### Exercise data
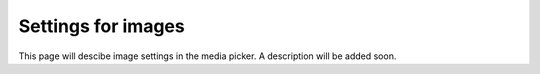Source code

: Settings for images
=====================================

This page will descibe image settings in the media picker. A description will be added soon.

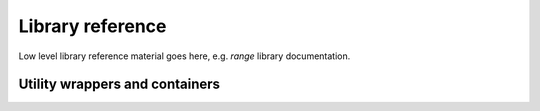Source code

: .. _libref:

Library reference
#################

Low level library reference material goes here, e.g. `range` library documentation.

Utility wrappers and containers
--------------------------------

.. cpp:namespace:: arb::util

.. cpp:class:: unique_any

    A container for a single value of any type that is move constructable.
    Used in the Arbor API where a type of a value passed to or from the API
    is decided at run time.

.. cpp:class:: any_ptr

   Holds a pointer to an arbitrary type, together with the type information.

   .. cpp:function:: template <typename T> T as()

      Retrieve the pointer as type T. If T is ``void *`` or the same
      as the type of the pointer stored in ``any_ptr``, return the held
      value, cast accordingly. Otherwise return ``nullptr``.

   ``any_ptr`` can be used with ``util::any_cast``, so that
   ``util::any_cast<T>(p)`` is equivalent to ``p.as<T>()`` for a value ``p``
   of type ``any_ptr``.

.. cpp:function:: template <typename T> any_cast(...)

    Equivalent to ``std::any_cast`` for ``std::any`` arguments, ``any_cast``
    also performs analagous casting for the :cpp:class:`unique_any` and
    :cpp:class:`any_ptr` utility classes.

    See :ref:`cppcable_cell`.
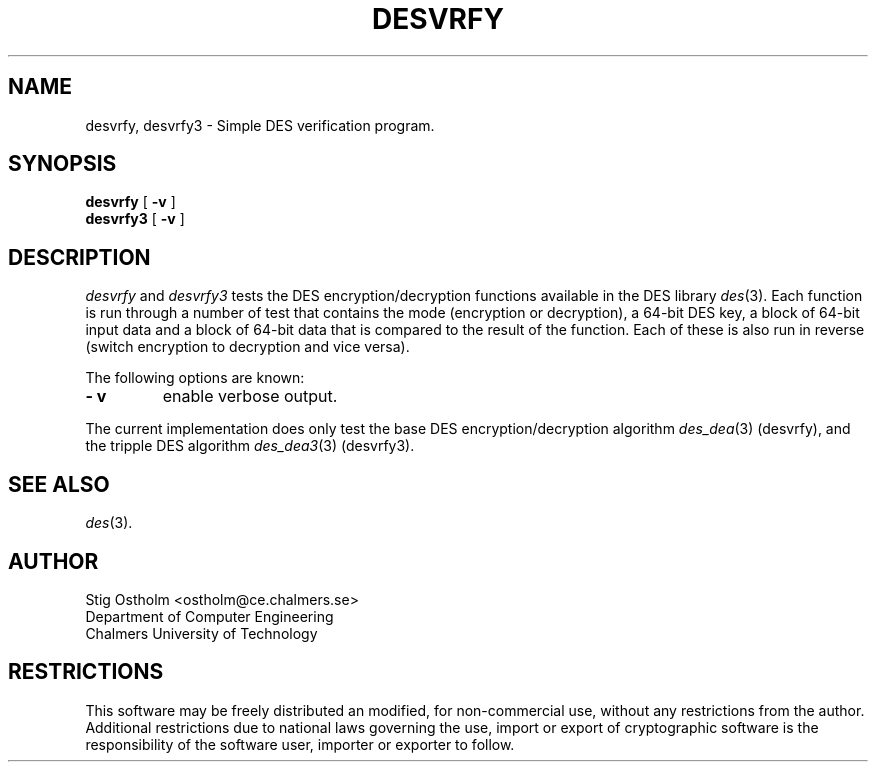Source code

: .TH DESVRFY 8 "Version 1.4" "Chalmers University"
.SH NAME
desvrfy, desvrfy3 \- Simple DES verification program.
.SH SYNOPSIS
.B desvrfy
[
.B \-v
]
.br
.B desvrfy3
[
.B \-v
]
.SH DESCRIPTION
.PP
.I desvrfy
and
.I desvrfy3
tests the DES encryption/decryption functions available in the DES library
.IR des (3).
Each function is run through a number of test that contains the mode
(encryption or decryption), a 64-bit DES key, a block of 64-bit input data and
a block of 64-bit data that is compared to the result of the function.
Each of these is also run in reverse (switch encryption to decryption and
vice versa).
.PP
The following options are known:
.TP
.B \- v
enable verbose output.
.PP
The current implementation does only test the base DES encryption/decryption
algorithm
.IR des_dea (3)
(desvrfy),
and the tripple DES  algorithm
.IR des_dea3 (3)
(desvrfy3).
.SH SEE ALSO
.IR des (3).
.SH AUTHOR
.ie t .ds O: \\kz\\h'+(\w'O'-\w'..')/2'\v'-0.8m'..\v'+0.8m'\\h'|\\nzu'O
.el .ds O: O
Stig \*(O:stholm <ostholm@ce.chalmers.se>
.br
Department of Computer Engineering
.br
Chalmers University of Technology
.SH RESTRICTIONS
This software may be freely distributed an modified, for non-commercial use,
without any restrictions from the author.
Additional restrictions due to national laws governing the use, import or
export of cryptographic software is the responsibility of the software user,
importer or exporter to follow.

==

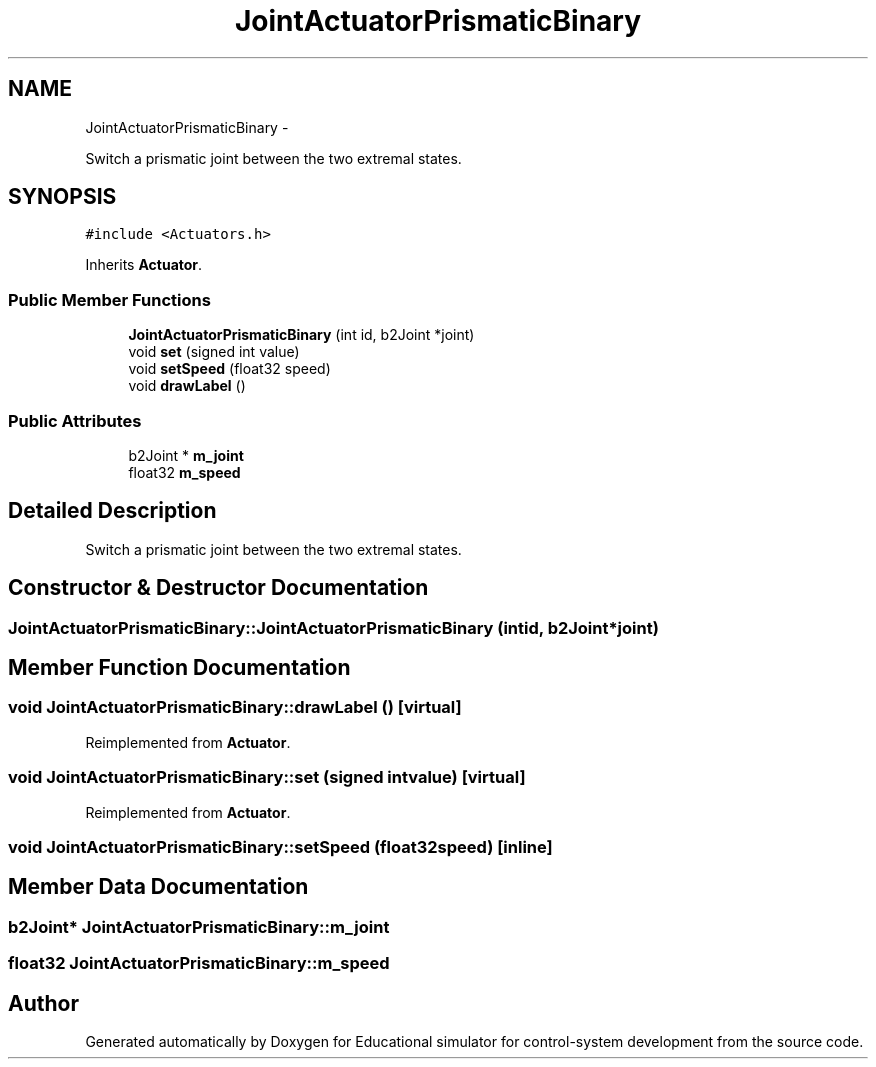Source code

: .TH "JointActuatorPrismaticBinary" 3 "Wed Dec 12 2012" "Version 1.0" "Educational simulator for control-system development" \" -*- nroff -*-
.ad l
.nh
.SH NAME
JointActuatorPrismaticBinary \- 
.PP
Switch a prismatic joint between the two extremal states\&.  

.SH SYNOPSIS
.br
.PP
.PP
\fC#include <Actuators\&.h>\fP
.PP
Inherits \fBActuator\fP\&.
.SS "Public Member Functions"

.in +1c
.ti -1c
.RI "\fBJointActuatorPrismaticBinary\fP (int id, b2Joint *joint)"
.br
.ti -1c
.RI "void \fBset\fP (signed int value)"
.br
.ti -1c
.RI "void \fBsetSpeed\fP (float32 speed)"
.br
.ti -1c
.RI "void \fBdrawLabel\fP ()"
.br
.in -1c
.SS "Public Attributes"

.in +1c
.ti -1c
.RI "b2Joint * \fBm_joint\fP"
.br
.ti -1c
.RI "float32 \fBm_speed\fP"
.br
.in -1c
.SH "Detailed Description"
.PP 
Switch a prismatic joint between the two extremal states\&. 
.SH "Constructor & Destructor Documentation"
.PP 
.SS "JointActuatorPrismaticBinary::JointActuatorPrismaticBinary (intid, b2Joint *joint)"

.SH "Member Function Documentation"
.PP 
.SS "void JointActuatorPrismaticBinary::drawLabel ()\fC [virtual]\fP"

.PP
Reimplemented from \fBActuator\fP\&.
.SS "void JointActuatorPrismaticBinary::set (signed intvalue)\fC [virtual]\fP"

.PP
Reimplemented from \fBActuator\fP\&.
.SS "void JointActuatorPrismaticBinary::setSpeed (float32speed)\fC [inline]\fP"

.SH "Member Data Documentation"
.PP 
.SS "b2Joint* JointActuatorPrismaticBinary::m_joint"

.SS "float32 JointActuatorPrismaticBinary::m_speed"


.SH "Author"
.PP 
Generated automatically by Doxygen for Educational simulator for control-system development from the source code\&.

--

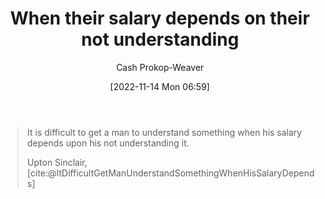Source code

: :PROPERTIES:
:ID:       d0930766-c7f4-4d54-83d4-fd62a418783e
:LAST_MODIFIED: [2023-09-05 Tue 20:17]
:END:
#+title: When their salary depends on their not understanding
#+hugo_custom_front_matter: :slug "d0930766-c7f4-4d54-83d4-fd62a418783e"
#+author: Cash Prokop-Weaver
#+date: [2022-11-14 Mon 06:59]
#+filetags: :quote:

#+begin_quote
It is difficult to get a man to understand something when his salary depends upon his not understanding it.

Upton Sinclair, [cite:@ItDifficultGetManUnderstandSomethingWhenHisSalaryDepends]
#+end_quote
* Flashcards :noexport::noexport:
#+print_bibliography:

### What the exercise asks
Write out each line above containing "states".

### Written answer
Switch a prismatic joint between the two extremal states\&.  
Switch a prismatic joint between the two extremal states\&. 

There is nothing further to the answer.